Ryanair ameaça quem não cumprir serviços mínimos

Greve de cinco dias arrancou esta quarta-feira. Sindicato critica serviços mínimos decretados pelo Governo

Os tripulantes da Ryanair iniciaram esta quarta-feira uma greve de cinco dias, mas o Governo decretou serviços mínimos, o que levou a transportadora aérea a ameaçar com "procedimentos disciplinares" a quem não os respeitar.

A Ryanair alertou o Sindicato Nacional do Pessoal de Voo da Aviação Civil (SNPVAC), que convocou a greve, que todos os tripulantes convocados para garantir os serviços mínimos têm de cumprir os seus deveres, incluindo o de "avisos, vendas, apoio ao cliente, etc", segundo escreve o Público desta quarta-feira.

Na terça-feira, a Ryanair referiu que não esperava "perturbações significativas" por causa da greve, mas salientou que não podia "descartar alguns atrasos" ou mudanças nos voos. "Faremos tudo o que pudermos para minimizar as perturbações causadas aos nosso clientes e às suas famílias", garantiu à Lusa a transportadora irlandesa. Acrescentou que "os passageiros que não receberam um e-mail ou uma mensagem podem esperar que os seus voos para e de Portugal se realizem normalmente esta semana".

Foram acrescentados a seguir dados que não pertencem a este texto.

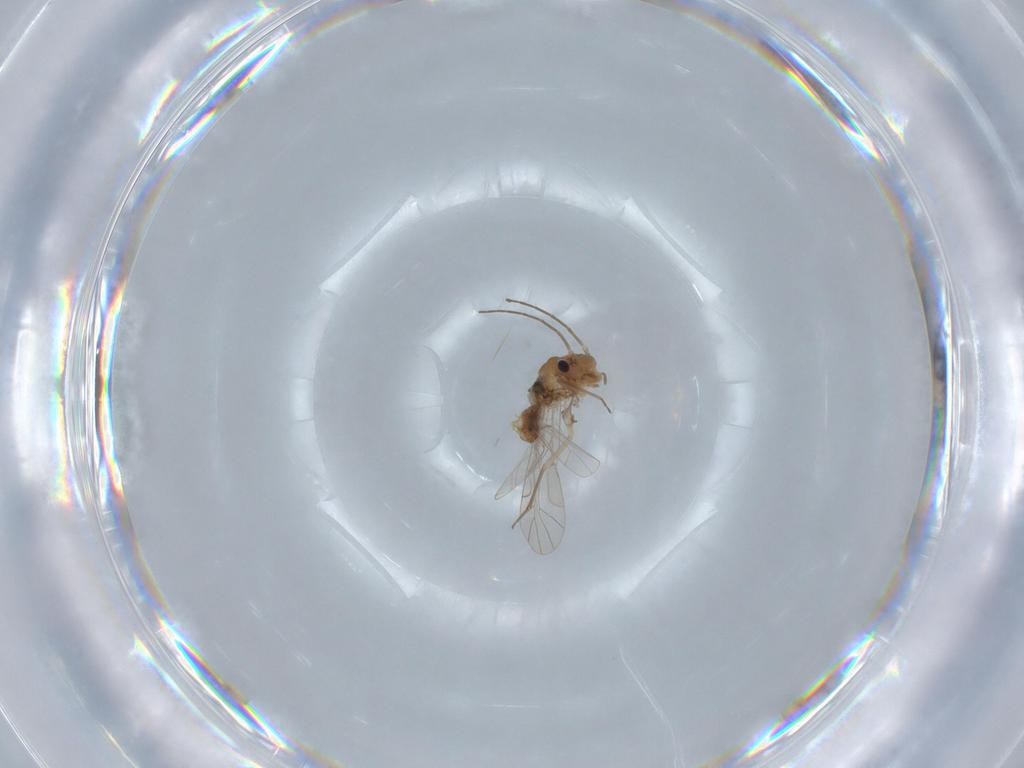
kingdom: Animalia
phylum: Arthropoda
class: Insecta
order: Psocodea
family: Lachesillidae
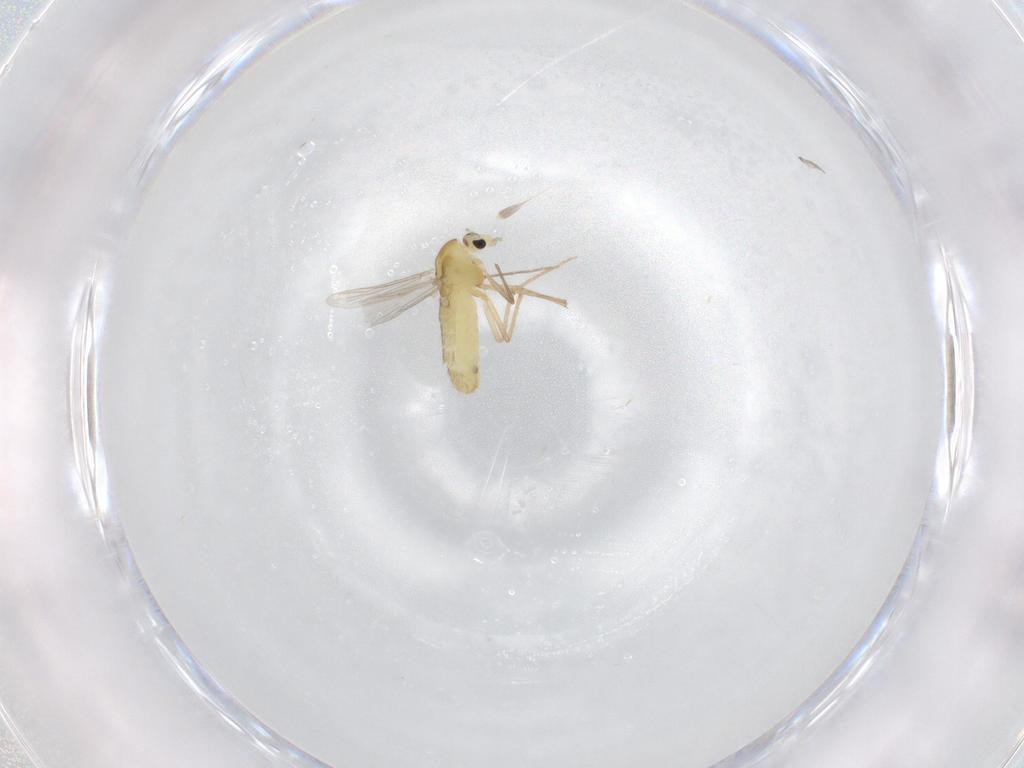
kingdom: Animalia
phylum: Arthropoda
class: Insecta
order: Diptera
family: Chironomidae
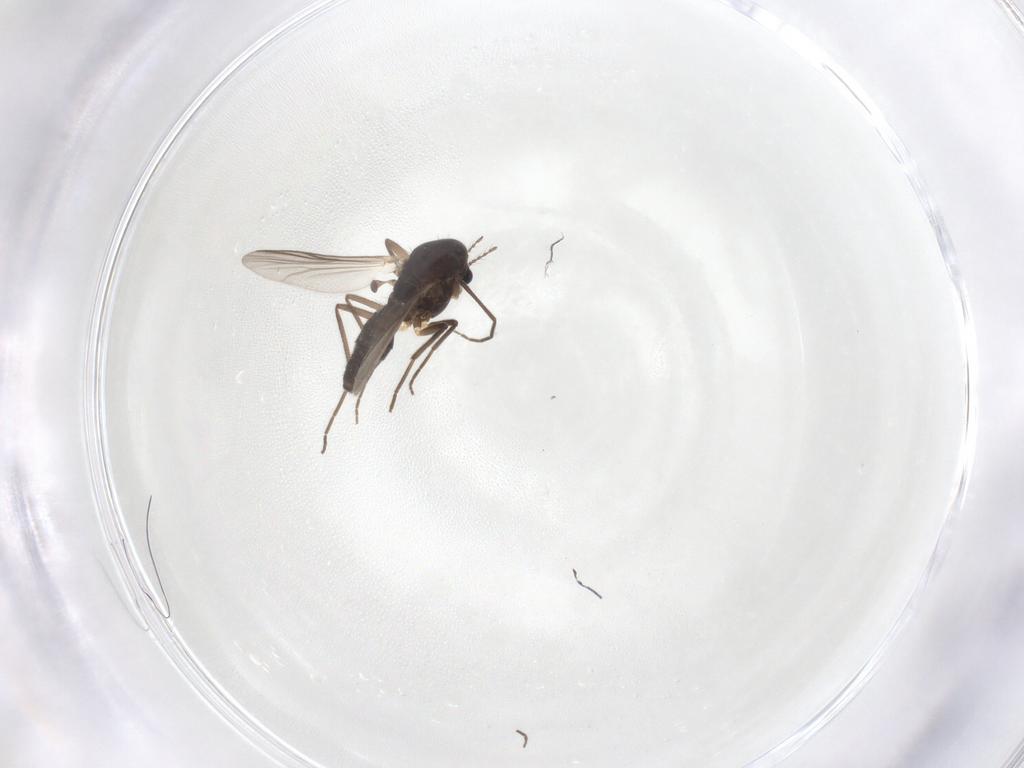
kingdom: Animalia
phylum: Arthropoda
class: Insecta
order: Diptera
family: Chironomidae
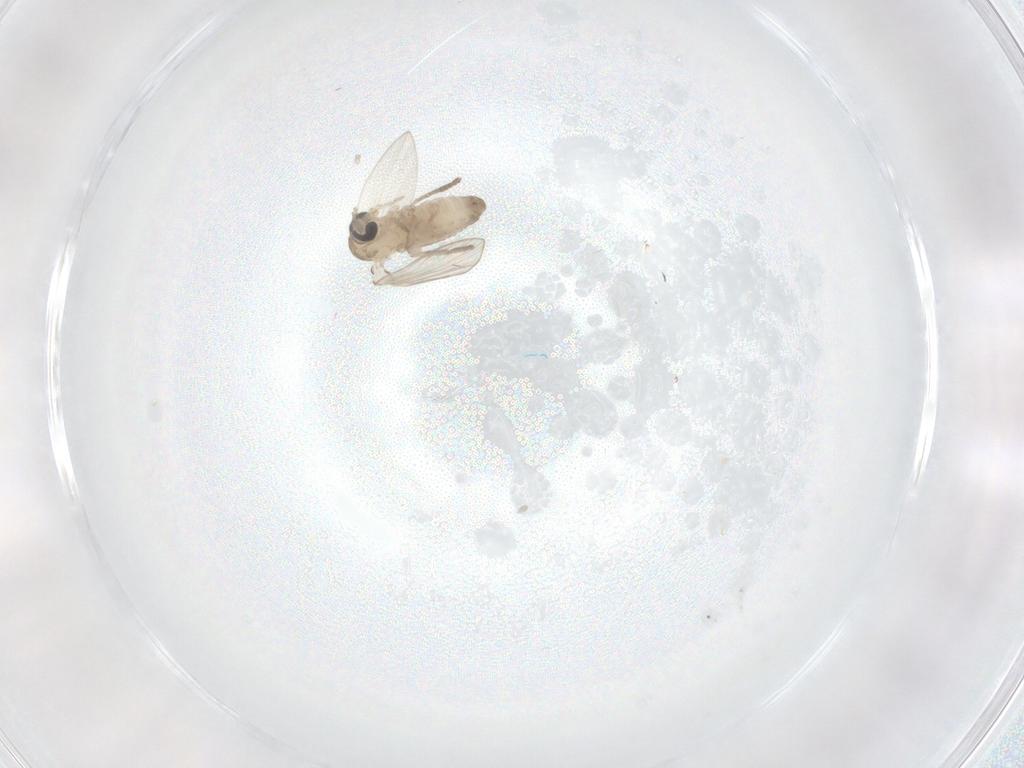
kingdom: Animalia
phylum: Arthropoda
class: Insecta
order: Diptera
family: Psychodidae
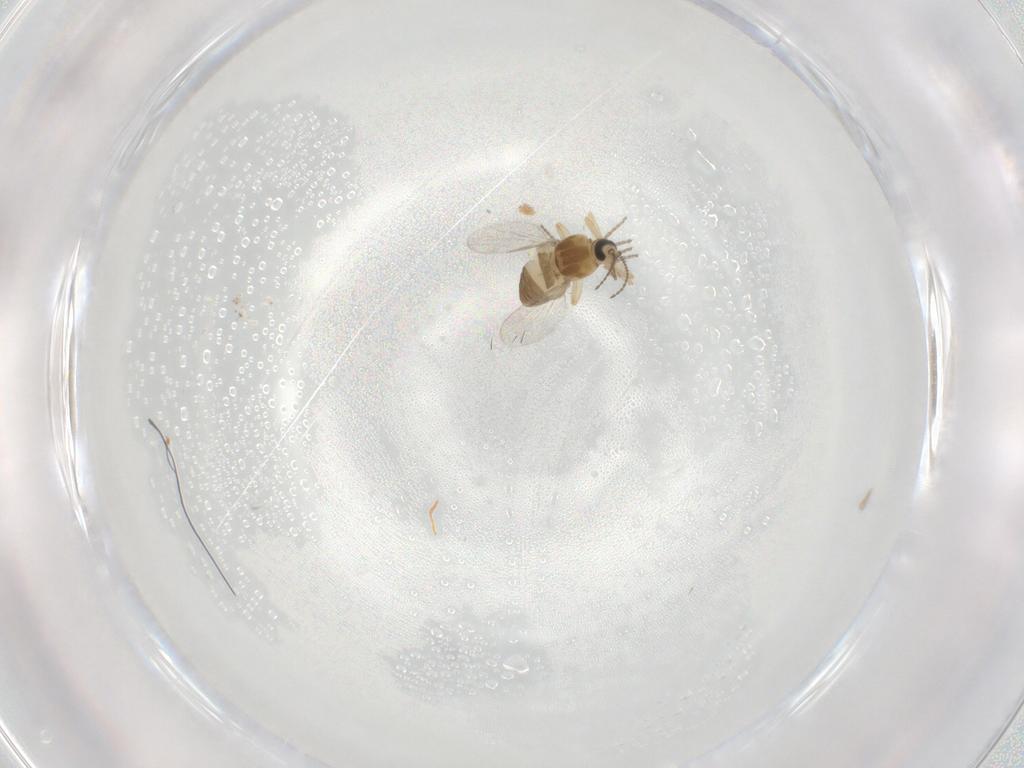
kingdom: Animalia
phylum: Arthropoda
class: Insecta
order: Diptera
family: Ceratopogonidae
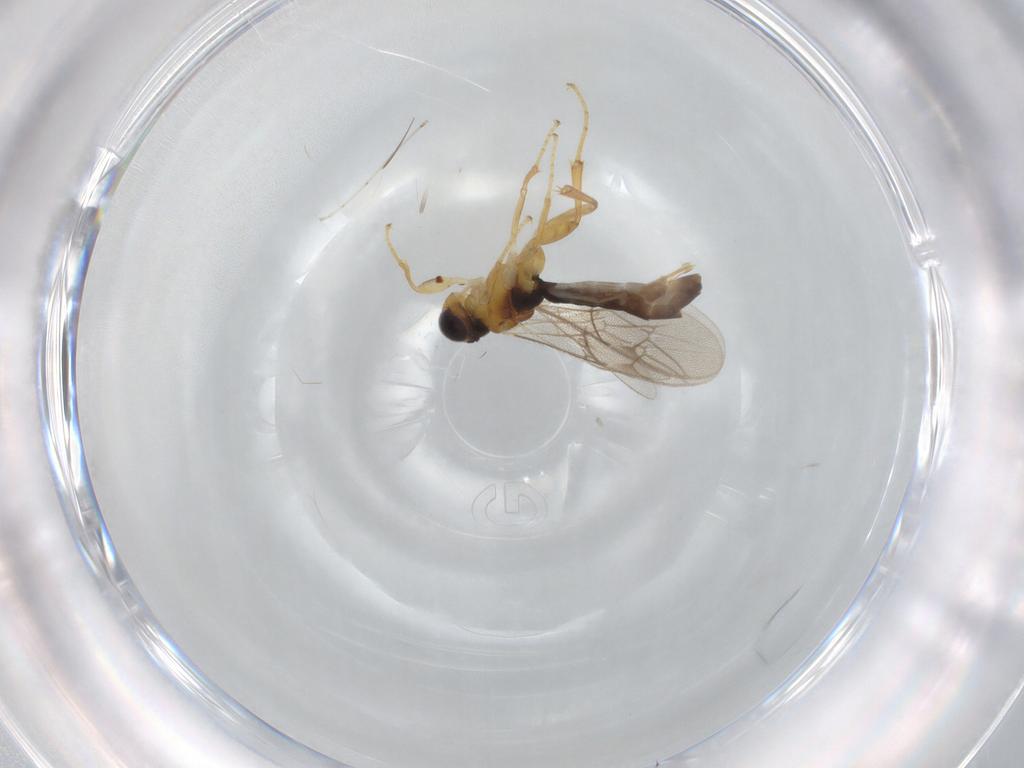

O pré-aviso de greve do SNPVAC previa que a paralisação afetasse todos os voos da Ryanair cujas horas de apresentação ocorram entre as 00:00 e as 23:59 (tendo por referência as horas locais) e os serviços de assistência ou qualquer outra tarefa no solo. Contudo, dada a falta de acordo entre a transportadora low cost e o sindicato, o Governo decretou serviços mínimos que incluem um voo diário de ida e volta entre Lisboa e Paris; entre Lisboa e Berlim; entre Porto e Colónia; entre Lisboa e Londres; entre Lisboa e Ponta Delgada, bem como uma ligação de ida e volta entre Lisboa e a Ilha Terceira (Lajes), hoje, na sexta-feira e no domingo.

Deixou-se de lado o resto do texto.